К книге
Развод с альфа-волком. Я не твоя истиннаяГлава 5 Сломанная дверь
25%
Глава 5 Сломанная дверь
5

Петли двери скрипнули, и я прижала плечом створку, чтобы не вынесло ветром. Снаружи тянуло сырой землей, близким снегом и чужим конским потом — кто-то стоял у крыльца и не уходил.

— Кто?

— Лют, хозяйка. Из северного крыла.

Я вытерла руки о фартук, не открывая. Щелкнула задвижкой, но не до конца. Через щель видно было только кожаный нагрудник и кнут на поясе.

— Степко, — сказал он. — По приказу старейшины верни мальчишку в северное крыло. Он не твой.

Я перехватила крюк двери, чтобы пальцы не дрожали.

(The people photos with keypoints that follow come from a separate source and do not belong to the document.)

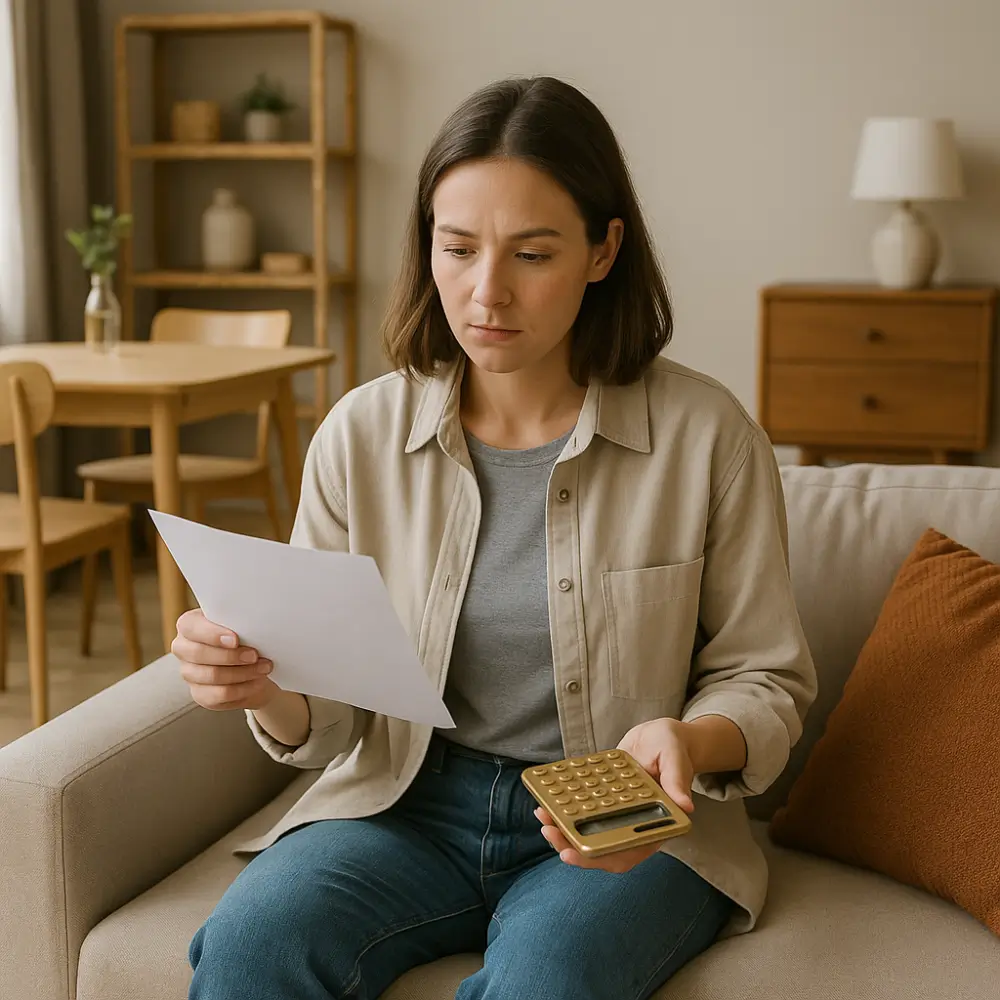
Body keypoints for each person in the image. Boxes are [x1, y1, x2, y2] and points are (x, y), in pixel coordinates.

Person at [177, 76, 817, 1000]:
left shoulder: (707, 437)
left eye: (532, 253)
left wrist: (689, 736)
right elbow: (327, 720)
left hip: (618, 817)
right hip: (407, 804)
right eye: (459, 248)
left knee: (547, 982)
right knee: (250, 947)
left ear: (603, 251)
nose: (487, 293)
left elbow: (767, 677)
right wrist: (266, 686)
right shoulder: (360, 436)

— Он под моей повязкой. У него вчера жар, у него рана, и я не выдаю больного, пока повязка не снята. Это пункт четвертый устава вольницы, можешь сам перечитать, у тебя копия в сумке.

— Мне велено доставить.

— Передай старейшине, что я приду к нему сама, как только Степко встанет на ноги. Не раньше.

Стражник посмотрел на меня, потом на дверь. Я видела, как он прикидывает — войти или уйти. Он не вошел. Печать вольницы на моей двери держала крепче, чем мой голос.

— Скажу, — бросил он и ушел. Сапоги зачавкали по грязи.

Я закрыла задвижку до щелчка и постояла, считая вдохи. Потом вернулась к столу, где под полотном лежал конверт с печатью совета. Глеб подписал его утром, в траворезной, моей рукой, и я спрятала письмо под бинты, пока Марта отвозила Катю к Дарине Сокол.

Если это письмо увидит Вера, она понесет его совету как доказательство, что я вымогала деньги.

Я достала из-под стола жестянку из-под сушеной малины, сняла крышку, положила внутрь конверт и три серебряные монеты — отложенные на ледник для хранения крови. Сверху насыпала сухой полыни, чтобы жестянка пахла работой, а не бумагой. Закопала жестянку в мешок с корой под лавкой, придавила крышкой.

Потом отодвинула занавеску и посмотрела на Степко. Он спал, свернувшись под старой шубой. Повязка была чистой, жара не было. Если завтра встанет на ноги, я смогу его перевезти к Дарине, а оттуда пешком до Моховой. Там его никто не достанет, и он не будет моим рычагом против совета.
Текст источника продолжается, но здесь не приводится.